Author finds a way to educate a nation

Article Origin

Author

Brian Lin, Raven's Eye Writer, Vancouver

Volume

9

Issue

5

Year

2005

Page 2

Nicola Campbell was studying to be a teacher when she heard her childhood aspiration calling.

She answered that call and as a result, fulfilled a promise she made as a little girl.

"I've wanted to write ever since I was little," said Campbell, whose first children's book Shi-shi-etko (Groundwood Books) was recently launched at the UBC First Nations Longhouse.

"I remember telling my friends at a very young age that I wanted to write my first book by the time I turn 30. That dream came true when I got an e-mail from the publisher two years ago telling me they'd like to publish Shi-shi-etko."

Brilliantly illustrated by award-winning artist Kim La Fave, Shi-shi-etko tells the story of the book's namesake, a young girl on the eve of being sent off to residential school.

Poetic and moving, the book details how Shi-shi-etko finds solace in everything around her-the dancing sunlight, the tall grass, each shiny rock, the tadpoles in the creek, and her grandfather's paddle song.

On the verge of great loss-something that Native people have endured for generations due to the residential school system-Shi-shi-etko carefully gathers valuable teachings from her parents and grandmother for safekeeping.

Campbell said her aunt Maria Campbell, whose autobiography Halfbreed was cited as having "changed perceptions of the Metis experience forever" by the Canada Council for the Arts 2004 Molson Prize in the Arts, was undoubtedly her biggest inspiration growing up.

"Halfbreed was published just a year after I was born," recalled Campbell. "Reading it as a child made me more aware of the impact of colonization."
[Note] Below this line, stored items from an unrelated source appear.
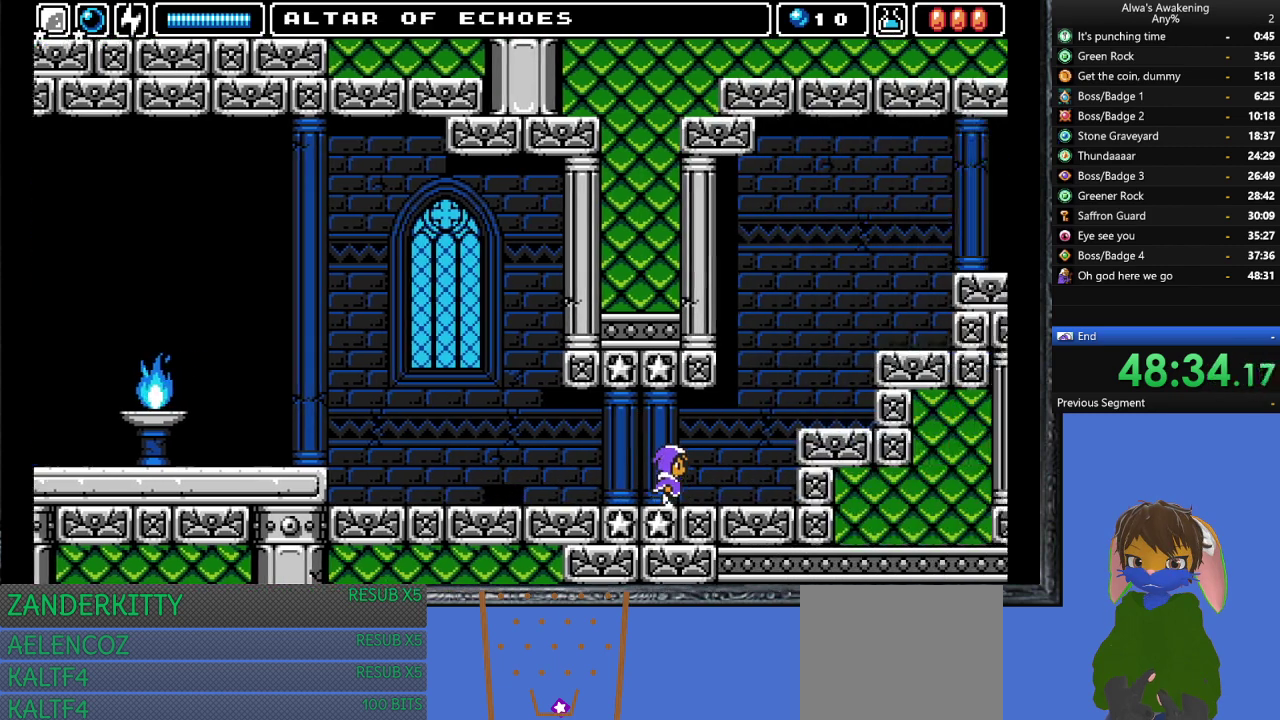
{"buttons": ["DPAD_RIGHT"], "left_stick": "center", "events": [[100, "DPAD_RIGHT", "down"]]}
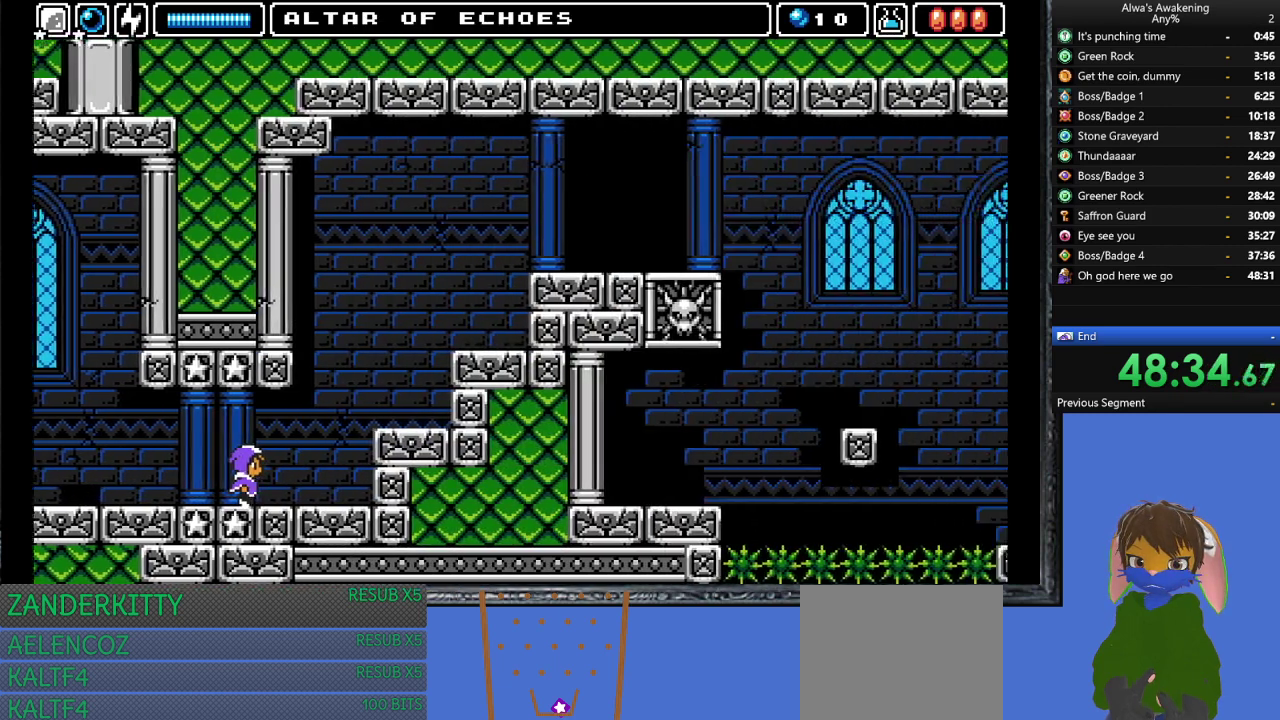
{"buttons": ["DPAD_RIGHT"], "left_stick": "center", "events": []}
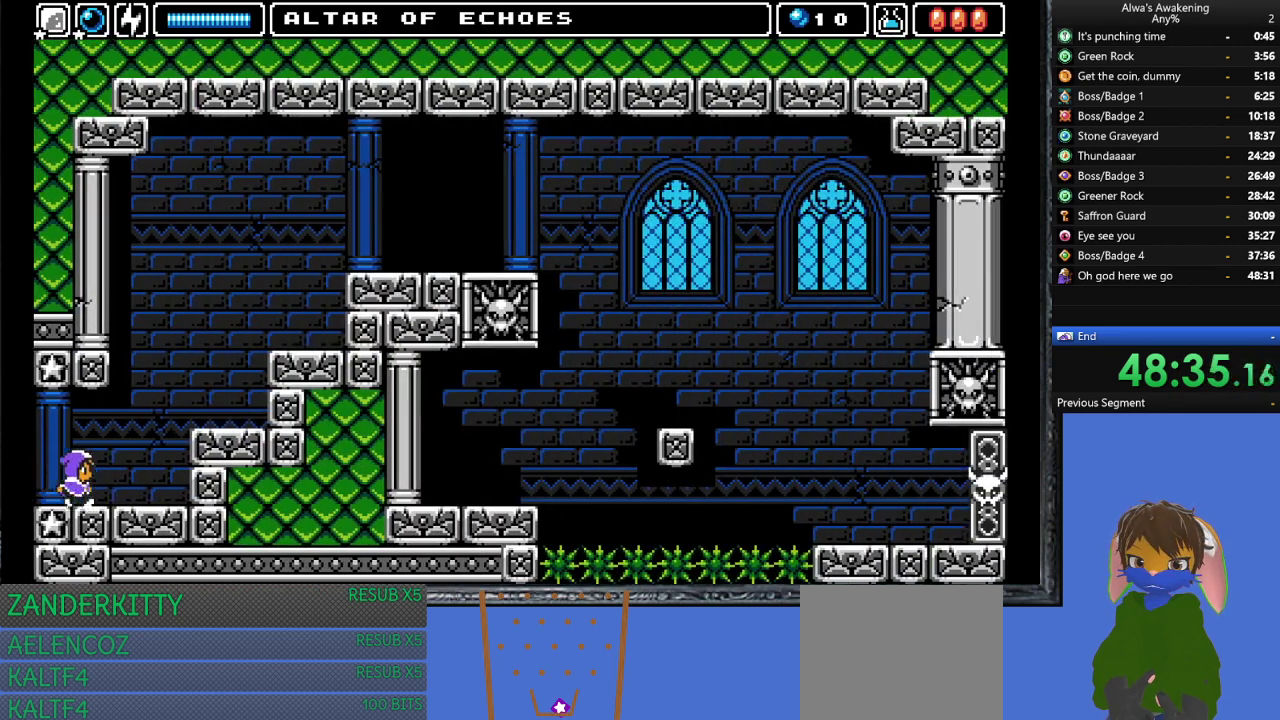
{"buttons": ["DPAD_RIGHT"], "left_stick": "center", "events": [[133, "CROSS", "down"], [433, "CROSS", "up"]]}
Campbell said her mother, along with two of her eight siblings, went to residential school. The others were taken into the foster care system. Both grandparents on her mother's side also grew up in residential schools.

"To me the book is not just about people who have suffered residential school. Coming from a small community in the interior and moving to a big city, you have to remember who you are," said Campbell, who grew up in B.C.'s Nicola Valley and is now pursuing a bachelor's degree in creative writing at UBC.

"That's the intent of the story, to remember the good things and pass them on."

Originally enrolled in the Native Teacher Education Program (NITEP) at UBC, Campbell, whose mother and several aunts are educators, said the career change allows her to reach a much wider range of audience.

"Through writing you can influence people across Canada through the written word," said Campbell, who is now working on her first novel and some screenplays.

"I did a reading of Shi-shi-etko at the Aboriginal Literature Festival in Saskatoon, and some parents came up and asked me about the residential school system. They had never heard about residential schools," said Campbell.

"Hopefully the story opened their eyes, and those of their children. Being able to educate people, to have an impact, is why I became a writer.

"And reaching a goal that I set as a child, that's huge for me."